SHORT TASK –
Answer these questions from the EDEFuzz page below.
(a) On which operating systems has the tool been tested?
(b) At which conference was EDEFuzz accepted for publication?
(c) Which file is the main entry of EDEFuzz?
[Begin SOURCE EXCERPT]
GithubHelp home page GithubHelp logo

edefuzz's Introduction

EDEFuzz - Hunting excessive data exposure in web APIs

A tool to flag excessive data exposure vulnerabilities in web APIs. Tested on Ubuntu 20.04 and Windows 10 22H2.

The design and implementation of EDEFuzz are described in our paper.

Citing EDEFuzz

EDEFuzz was accepted for publication at the 46th International Conference on Software Engineering (ICSE 2024).

If you use EDEFuzz in your research, please cite our ICSE'2024 paper.

@inproceedings{pan2024edefuzz,
  title={EDEFuzz: A Web API Fuzzer for Excessive Data Exposures},
  author={Pan, Lianglu and Cohney, Shaanan and Murray, Toby and Pham, Van-Thuan},
  booktitle={Proceedings of the 46th IEEE/ACM International Conference on Software Engineering},
  pages={1--12},
  year={2024}
}

Folder structure

EDEFuzz
├── config: this folder stores configuration files, prepared manually (discussed in section 4.1)
│   ├── *.config: the configuration file, containing a sequence of instructions for EDEFuzz to interact with the web page under test
├── tests: contents in this folder are generated by the tool
│   ├── *.json: the API response produced by the server, used as a baseline in our experiments
│   └── *.data: the cached request-response pairs captured, allowing us to run a simulated server (discussed in section 4.2)
├── cache.py: to generate the cache file for a target API, used by `fuzzer.py`
├── constants.py: defines some constant values used in EDEFuzz, nothing special
├── database.py: database utility functions
├── engine.py: the fuzzer engine, used by `fuzzer.py` to execute test cases
├── fuzzer.py: main entry of EDEFuzz
├── mutate.py: generates mutations of an API response
├── README.md
└── report.py: the result analyser, used by `fuzzer.py` to analyse results
└── report_html.py: to generate the HTML file highlights flagged excessive fields, used by `report.py`

Initial setup

Docker setup

Run sudo docker-compose up. It will build two Docker images and run them. Once complete, and you should be able to see something begin with edefuzz-mysql | ... indicating the database is running.
[End SOURCE EXCERPT]
[Begin DATA]
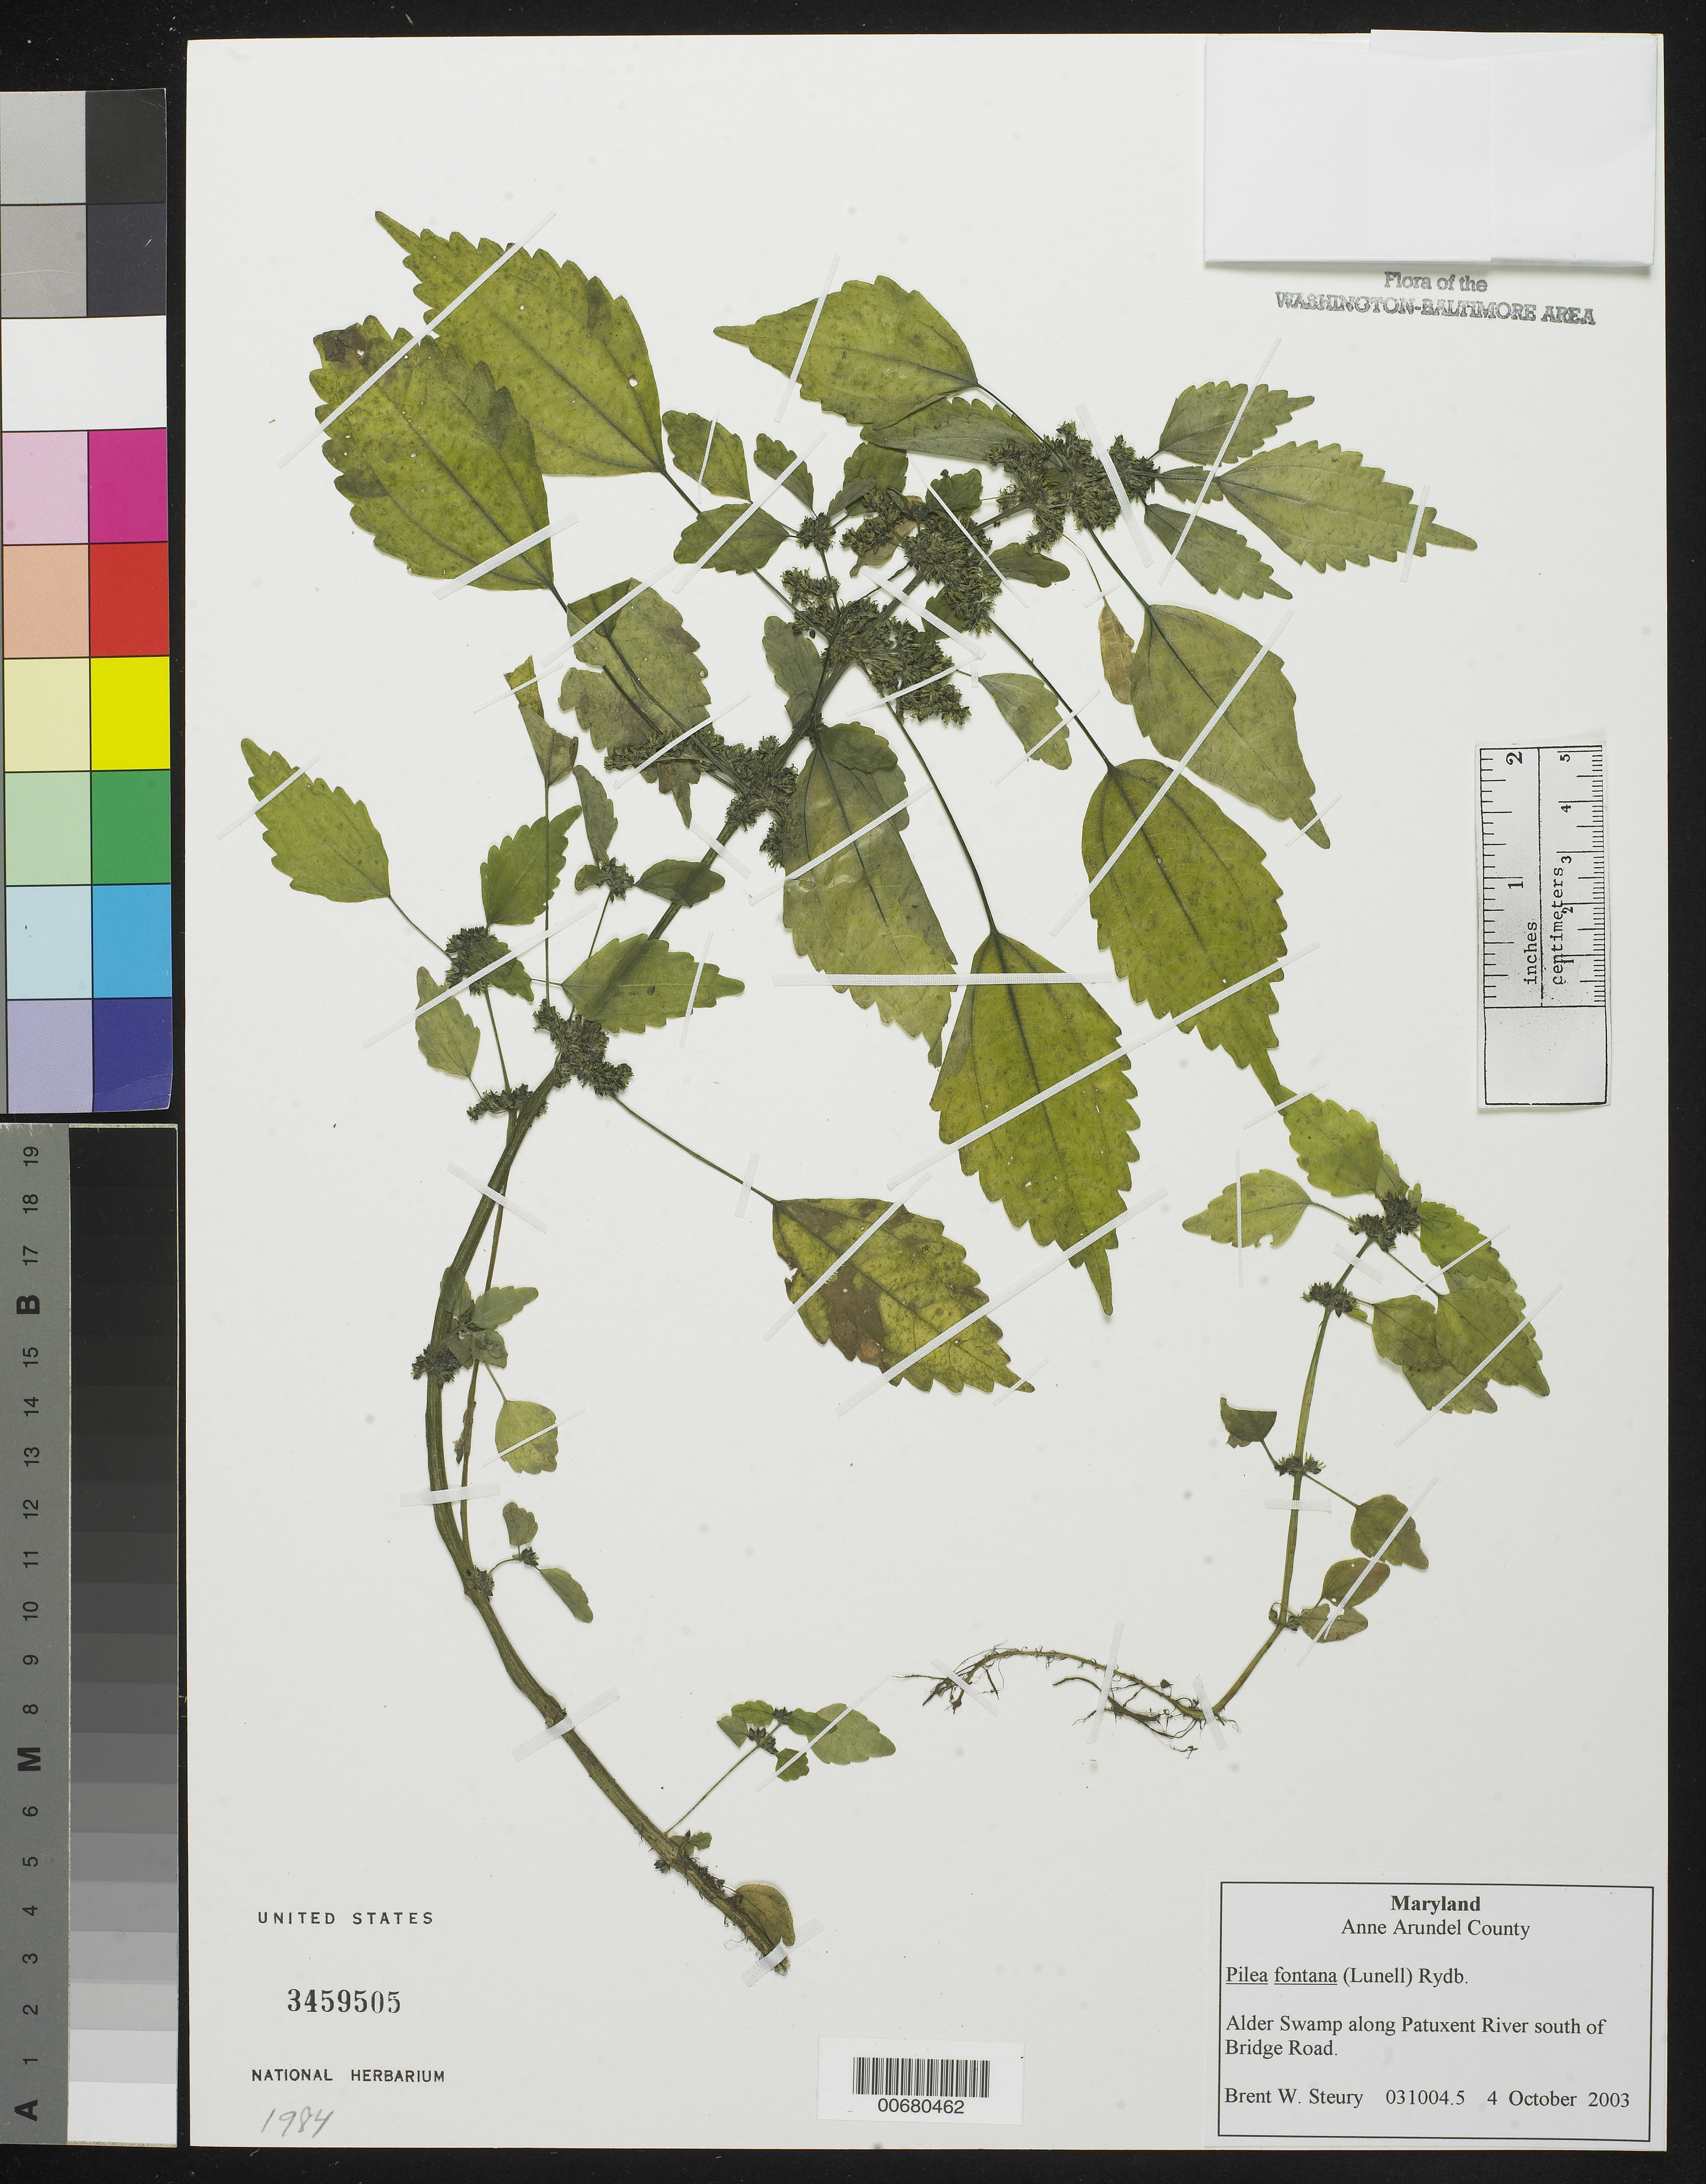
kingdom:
[End DATA]
SOLUTION TO THE EXERCISE –
(a) Ubuntu 20.04 and Windows 10 22H2.
(b) The 46th International Conference on Software Engineering (ICSE 2024).
(c) fuzzer.py